◆ **ACTIVITY**: Write out the rows from the line containing "Concert: Go" through the end of the rows, reproducing each line word for word. Leave the pictures out of your answer.

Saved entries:
= Beginning of Section =

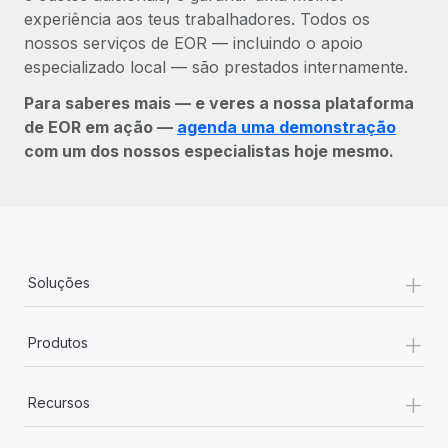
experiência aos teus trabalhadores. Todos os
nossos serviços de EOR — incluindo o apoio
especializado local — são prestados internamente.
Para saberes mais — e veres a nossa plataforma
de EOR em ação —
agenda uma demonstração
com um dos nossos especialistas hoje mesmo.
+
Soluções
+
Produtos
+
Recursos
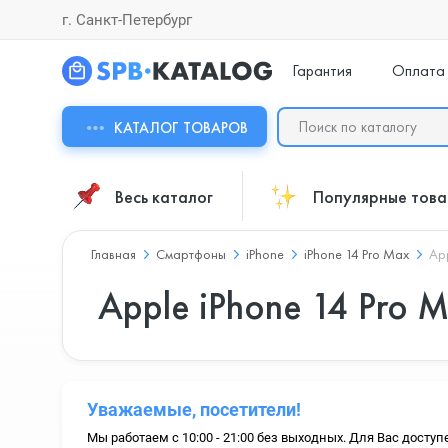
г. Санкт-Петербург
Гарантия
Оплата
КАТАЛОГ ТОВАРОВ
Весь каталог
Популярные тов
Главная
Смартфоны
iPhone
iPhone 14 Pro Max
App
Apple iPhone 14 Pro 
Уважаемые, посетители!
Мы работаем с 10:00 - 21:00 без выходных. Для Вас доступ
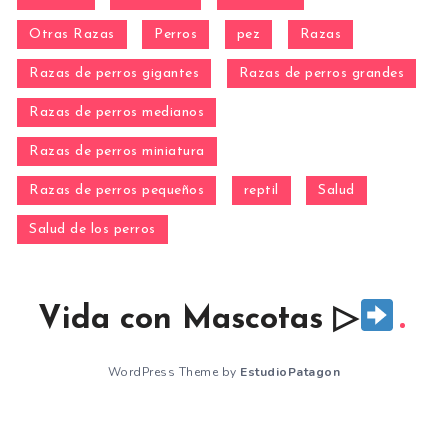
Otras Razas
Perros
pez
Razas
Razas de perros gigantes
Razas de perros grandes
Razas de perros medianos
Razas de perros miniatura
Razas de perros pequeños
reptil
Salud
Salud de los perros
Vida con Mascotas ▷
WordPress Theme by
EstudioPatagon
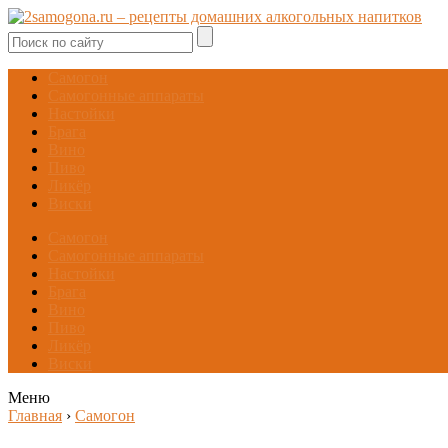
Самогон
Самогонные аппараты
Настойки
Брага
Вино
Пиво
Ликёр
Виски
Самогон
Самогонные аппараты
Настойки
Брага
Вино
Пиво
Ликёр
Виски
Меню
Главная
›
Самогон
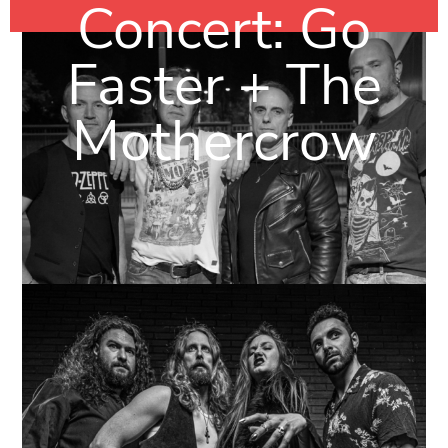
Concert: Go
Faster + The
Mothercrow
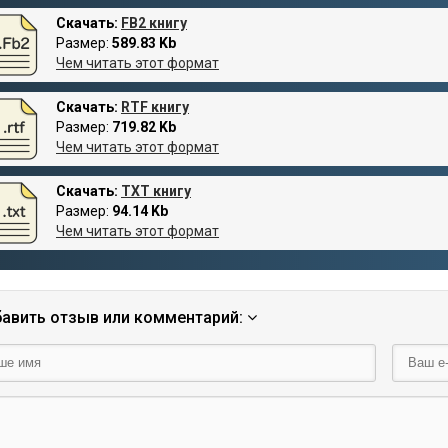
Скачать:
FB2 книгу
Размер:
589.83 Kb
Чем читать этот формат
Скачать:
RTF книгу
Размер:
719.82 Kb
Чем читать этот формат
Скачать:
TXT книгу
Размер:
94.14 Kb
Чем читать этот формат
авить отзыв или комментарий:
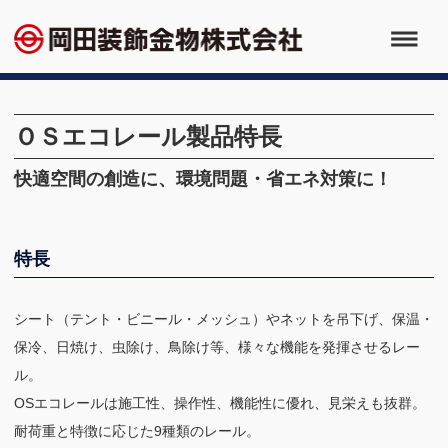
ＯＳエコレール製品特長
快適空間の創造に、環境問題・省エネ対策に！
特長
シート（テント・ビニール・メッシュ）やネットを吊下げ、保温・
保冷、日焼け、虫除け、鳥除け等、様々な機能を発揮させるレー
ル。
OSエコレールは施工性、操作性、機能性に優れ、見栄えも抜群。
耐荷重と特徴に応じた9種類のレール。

= End of Section =

◆ **OUTPUT OF THE EXERCISE**:
Concert: Go
Faster + The
Mothercrow
Скачать:
FB2 книгу
Размер:
589.83 Kb
Чем читать этот формат
Скачать:
RTF книгу
Размер:
719.82 Kb
Чем читать этот формат
Скачать:
TXT книгу
Размер:
94.14 Kb
Чем читать этот формат
авить отзыв или комментарий:
ＯＳエコレール製品特長
快適空間の創造に、環境問題・省エネ対策に！
特長
シート（テント・ビニール・メッシュ）やネットを吊下げ、保温・
保冷、日焼け、虫除け、鳥除け等、様々な機能を発揮させるレー
ル。
OSエコレールは施工性、操作性、機能性に優れ、見栄えも抜群。
耐荷重と特徴に応じた9種類のレール。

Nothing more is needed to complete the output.